*** Opening Selected passage ***

7.2.1. Selecting a source

You can choose whether you want to select an individual tile, or, if the report was generated using Poplar SDK 1.2 or later, select an individual IPU.

To select particular tiles or IPUs:

  • Click on the ‘Select Source’ dropdown list at the top of the graph and select the source you want to use for the graph. Each source will have its own plot.

  • All tiles - shows liveness data for all the tiles (the default)

  • Worst tiles - shows the two tiles that have the highest memory usage during program execution, and you can select either of them to view.

  • If the report was generated in Poplar 1.2 or later, you can also select one or more IPUs from this list.

There is a Poplar Engine setting which allows you to capture more than the default two worst tiles. Please refer to the Poplar API Reference for full details of these options.

7.2.2. Filtering steps

You can concentrate on the steps you’re interested in by filtering on a particular search term. When you enter a term (and press the Return key, those steps that don’t match in the execution graph are moved to a separate dataset in the graph, and ‘greyed-out’, leaving only the steps whose named match your search term.

To cancel the filtering, click on the small ‘x’ at the right-hand end of the search box.

7.2.3. Viewing options

There are several options for viewing Liveness Report graphs, which you can select from the ‘Options’ drop-down menu in the top right-hand corner of the report screen:

  • Include always live - whether to include a second trace in the graph that shows variables that are always present during the entire execution of the program, and always have the same memory address (for example stack). Note that you can show and hide each of the traces on the graph by clicking on their colour key, just below the x-axis.

*** Closing Selected passage ***
*** Opening Raw data ***

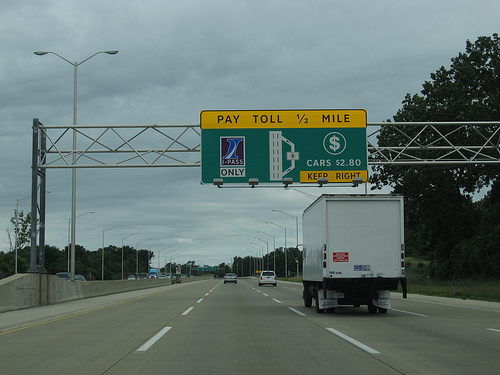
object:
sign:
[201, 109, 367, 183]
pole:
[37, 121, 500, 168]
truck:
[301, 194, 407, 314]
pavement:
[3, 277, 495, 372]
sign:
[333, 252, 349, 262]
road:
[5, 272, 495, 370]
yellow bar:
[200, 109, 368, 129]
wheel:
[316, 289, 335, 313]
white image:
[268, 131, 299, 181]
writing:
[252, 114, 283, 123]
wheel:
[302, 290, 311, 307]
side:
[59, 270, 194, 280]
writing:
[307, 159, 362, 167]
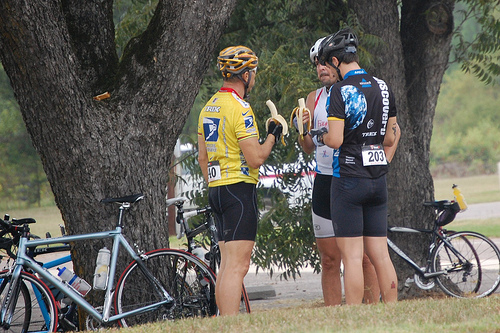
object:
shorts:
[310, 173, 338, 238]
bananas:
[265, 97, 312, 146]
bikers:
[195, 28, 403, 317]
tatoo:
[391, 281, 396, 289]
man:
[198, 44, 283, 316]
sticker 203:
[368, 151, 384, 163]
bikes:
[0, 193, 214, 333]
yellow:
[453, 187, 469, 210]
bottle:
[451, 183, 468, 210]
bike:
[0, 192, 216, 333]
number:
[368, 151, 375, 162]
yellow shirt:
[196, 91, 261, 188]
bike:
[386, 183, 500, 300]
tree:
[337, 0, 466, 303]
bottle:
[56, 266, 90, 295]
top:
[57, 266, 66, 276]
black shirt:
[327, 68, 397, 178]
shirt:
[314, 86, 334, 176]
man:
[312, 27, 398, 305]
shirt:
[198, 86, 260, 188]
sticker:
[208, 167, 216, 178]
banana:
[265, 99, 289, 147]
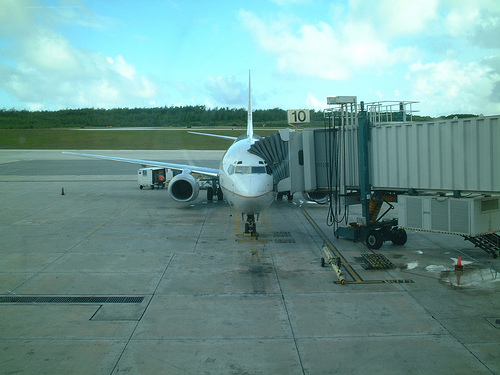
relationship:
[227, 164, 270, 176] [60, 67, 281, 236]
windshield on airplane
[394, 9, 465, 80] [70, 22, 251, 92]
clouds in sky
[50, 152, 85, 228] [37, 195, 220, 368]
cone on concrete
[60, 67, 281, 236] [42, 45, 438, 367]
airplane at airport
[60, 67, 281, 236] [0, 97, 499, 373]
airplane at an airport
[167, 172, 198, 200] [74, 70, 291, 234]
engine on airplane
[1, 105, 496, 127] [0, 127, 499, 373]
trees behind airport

*** Closing Raw data ***
*** Opening Raw data ***

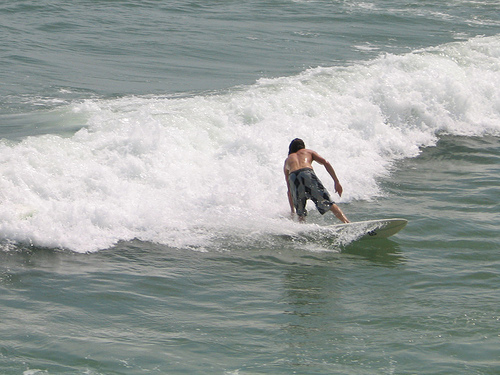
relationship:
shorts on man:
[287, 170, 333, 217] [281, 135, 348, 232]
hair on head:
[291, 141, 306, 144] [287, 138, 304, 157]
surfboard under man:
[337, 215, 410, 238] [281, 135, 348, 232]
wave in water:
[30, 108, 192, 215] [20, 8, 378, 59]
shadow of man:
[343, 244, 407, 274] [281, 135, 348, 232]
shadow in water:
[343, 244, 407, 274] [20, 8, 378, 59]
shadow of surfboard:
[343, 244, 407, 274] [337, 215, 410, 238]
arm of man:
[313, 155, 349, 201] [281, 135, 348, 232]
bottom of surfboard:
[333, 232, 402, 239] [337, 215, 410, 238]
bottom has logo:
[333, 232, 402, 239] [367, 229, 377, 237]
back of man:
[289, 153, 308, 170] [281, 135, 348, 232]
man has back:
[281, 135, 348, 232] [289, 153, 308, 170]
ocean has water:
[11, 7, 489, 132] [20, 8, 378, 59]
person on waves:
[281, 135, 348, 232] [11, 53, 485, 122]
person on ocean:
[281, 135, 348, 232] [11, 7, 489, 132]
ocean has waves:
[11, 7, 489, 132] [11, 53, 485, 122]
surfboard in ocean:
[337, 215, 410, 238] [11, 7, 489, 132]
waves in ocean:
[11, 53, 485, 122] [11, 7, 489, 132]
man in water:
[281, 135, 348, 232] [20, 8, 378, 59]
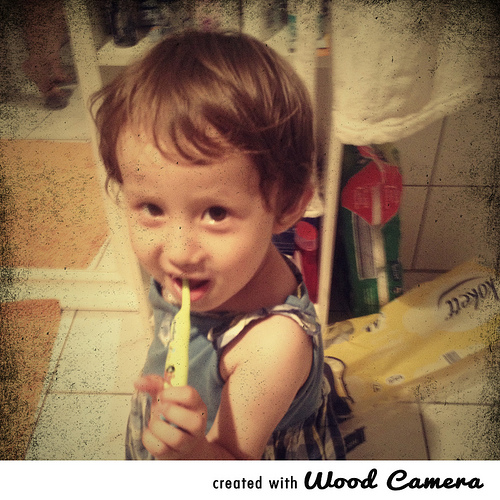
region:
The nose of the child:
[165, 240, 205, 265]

*** Closing Raw data ***

▸ **Action item A**: Copy from the Liveness Report excerpt the passage between "To select particular" and "them to view.", inclusive.
▸ **Action item B**: In the Liveness Report excerpt, what does the "Worst tiles" source option show?
Work only from the Liveness Report excerpt, not from the data.

▸ **Worked solution A**:
To select particular tiles or IPUs:

  • Click on the ‘Select Source’ dropdown list at the top of the graph and select the source you want to use for the graph. Each source will have its own plot.

  • All tiles - shows liveness data for all the tiles (the default)

  • Worst tiles - shows the two tiles that have the highest memory usage during program execution, and you can select either of them to view.

▸ **Worked solution B**: It shows the two tiles with the highest memory usage during program execution, and you can select either one to view.